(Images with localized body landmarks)
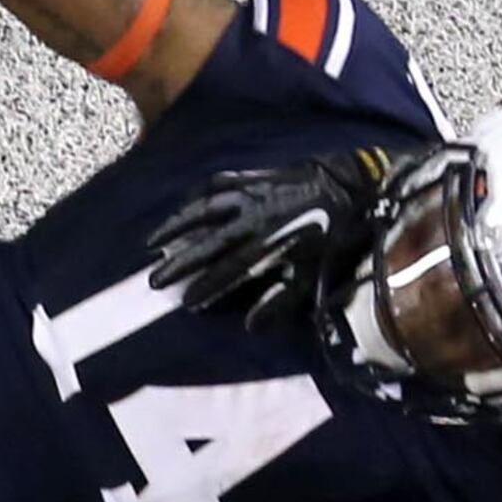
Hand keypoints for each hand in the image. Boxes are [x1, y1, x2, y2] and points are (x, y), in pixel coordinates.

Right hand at [146, 151, 389, 335]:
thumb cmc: (330, 235)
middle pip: (207, 243)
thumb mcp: (312, 273)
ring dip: (176, 226)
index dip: (206, 287)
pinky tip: (185, 208)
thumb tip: (248, 324)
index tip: (184, 302)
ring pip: (204, 210)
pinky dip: (199, 197)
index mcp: (268, 243)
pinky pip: (218, 185)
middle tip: (154, 280)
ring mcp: (249, 194)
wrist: (347, 186)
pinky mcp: (252, 177)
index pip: (228, 270)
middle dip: (179, 263)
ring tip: (154, 243)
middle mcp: (252, 217)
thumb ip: (280, 300)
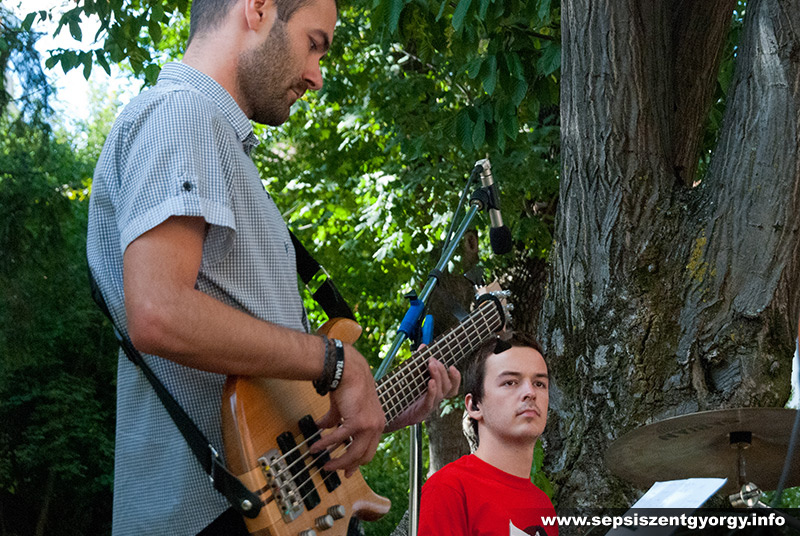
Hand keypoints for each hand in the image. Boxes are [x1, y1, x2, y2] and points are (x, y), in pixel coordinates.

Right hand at [311, 343, 384, 476]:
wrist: (349, 370)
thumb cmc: (348, 385)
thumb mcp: (344, 407)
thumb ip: (336, 420)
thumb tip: (323, 428)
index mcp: (377, 422)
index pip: (370, 449)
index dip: (358, 462)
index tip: (348, 471)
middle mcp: (376, 426)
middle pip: (364, 456)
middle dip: (348, 466)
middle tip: (334, 470)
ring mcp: (369, 425)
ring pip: (354, 453)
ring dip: (337, 461)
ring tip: (324, 464)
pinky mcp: (357, 422)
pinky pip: (340, 439)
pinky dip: (326, 444)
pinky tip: (316, 446)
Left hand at [385, 356, 460, 432]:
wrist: (387, 413)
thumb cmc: (401, 394)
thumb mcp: (411, 376)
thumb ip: (418, 362)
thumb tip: (423, 346)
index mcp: (435, 393)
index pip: (452, 387)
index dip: (456, 378)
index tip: (452, 367)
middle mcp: (434, 400)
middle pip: (447, 387)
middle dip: (442, 372)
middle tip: (433, 360)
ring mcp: (428, 408)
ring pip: (440, 394)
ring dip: (438, 377)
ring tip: (431, 365)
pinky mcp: (420, 414)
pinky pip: (430, 403)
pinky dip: (432, 391)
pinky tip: (430, 382)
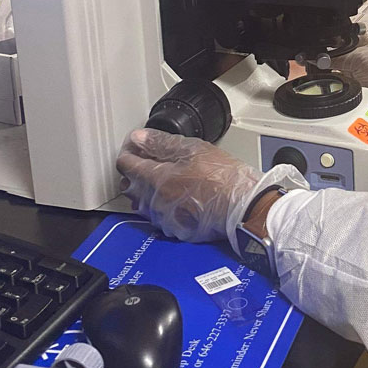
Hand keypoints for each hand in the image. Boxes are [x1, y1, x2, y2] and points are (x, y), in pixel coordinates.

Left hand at [117, 128, 261, 242]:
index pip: (125, 163)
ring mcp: (162, 218)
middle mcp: (152, 202)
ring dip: (146, 188)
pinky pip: (156, 215)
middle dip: (135, 170)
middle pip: (129, 184)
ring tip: (164, 176)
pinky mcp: (173, 229)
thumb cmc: (222, 178)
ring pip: (141, 202)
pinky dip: (159, 204)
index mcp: (154, 178)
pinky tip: (175, 195)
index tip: (137, 144)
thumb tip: (140, 137)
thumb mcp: (193, 149)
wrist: (242, 207)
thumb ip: (161, 142)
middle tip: (151, 158)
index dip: (129, 150)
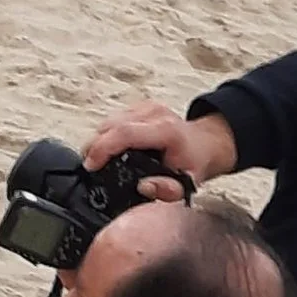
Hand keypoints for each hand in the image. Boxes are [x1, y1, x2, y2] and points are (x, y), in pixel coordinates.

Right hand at [78, 101, 238, 191]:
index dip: (102, 148)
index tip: (91, 165)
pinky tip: (113, 146)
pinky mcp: (141, 106)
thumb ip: (167, 190)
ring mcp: (148, 107)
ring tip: (101, 157)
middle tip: (91, 165)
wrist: (205, 144)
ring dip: (100, 139)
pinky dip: (108, 132)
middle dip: (95, 146)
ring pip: (110, 120)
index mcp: (167, 131)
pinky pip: (115, 118)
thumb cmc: (194, 163)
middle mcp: (156, 114)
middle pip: (111, 125)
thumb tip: (144, 187)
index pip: (124, 134)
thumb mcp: (186, 184)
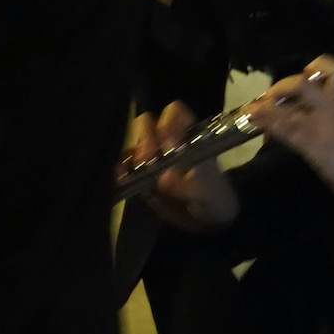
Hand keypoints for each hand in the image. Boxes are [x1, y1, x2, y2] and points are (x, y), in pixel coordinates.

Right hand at [124, 101, 239, 229]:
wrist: (206, 220)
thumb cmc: (213, 196)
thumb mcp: (207, 190)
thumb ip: (190, 183)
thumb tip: (164, 177)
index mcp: (189, 134)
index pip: (176, 112)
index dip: (169, 122)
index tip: (168, 144)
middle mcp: (167, 139)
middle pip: (147, 122)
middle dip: (145, 138)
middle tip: (148, 160)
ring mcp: (152, 156)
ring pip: (132, 142)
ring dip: (131, 153)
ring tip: (135, 170)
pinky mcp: (140, 175)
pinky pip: (124, 166)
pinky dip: (120, 169)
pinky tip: (122, 178)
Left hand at [243, 55, 333, 194]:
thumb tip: (331, 118)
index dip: (322, 66)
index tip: (311, 69)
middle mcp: (331, 106)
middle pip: (304, 85)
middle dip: (285, 86)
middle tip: (276, 94)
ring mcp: (317, 122)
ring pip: (287, 107)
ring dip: (267, 105)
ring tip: (252, 107)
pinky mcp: (306, 141)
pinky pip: (283, 128)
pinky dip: (265, 122)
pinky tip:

*What needs to be done:* Wherever the string "Right" appears in the entries, copy that line.

*Response area:*
Right hand at [146, 151, 389, 335]:
Right hand at [311, 343, 384, 476]:
Right hand at [78, 101, 238, 191]:
Right hand at [124, 101, 239, 229]:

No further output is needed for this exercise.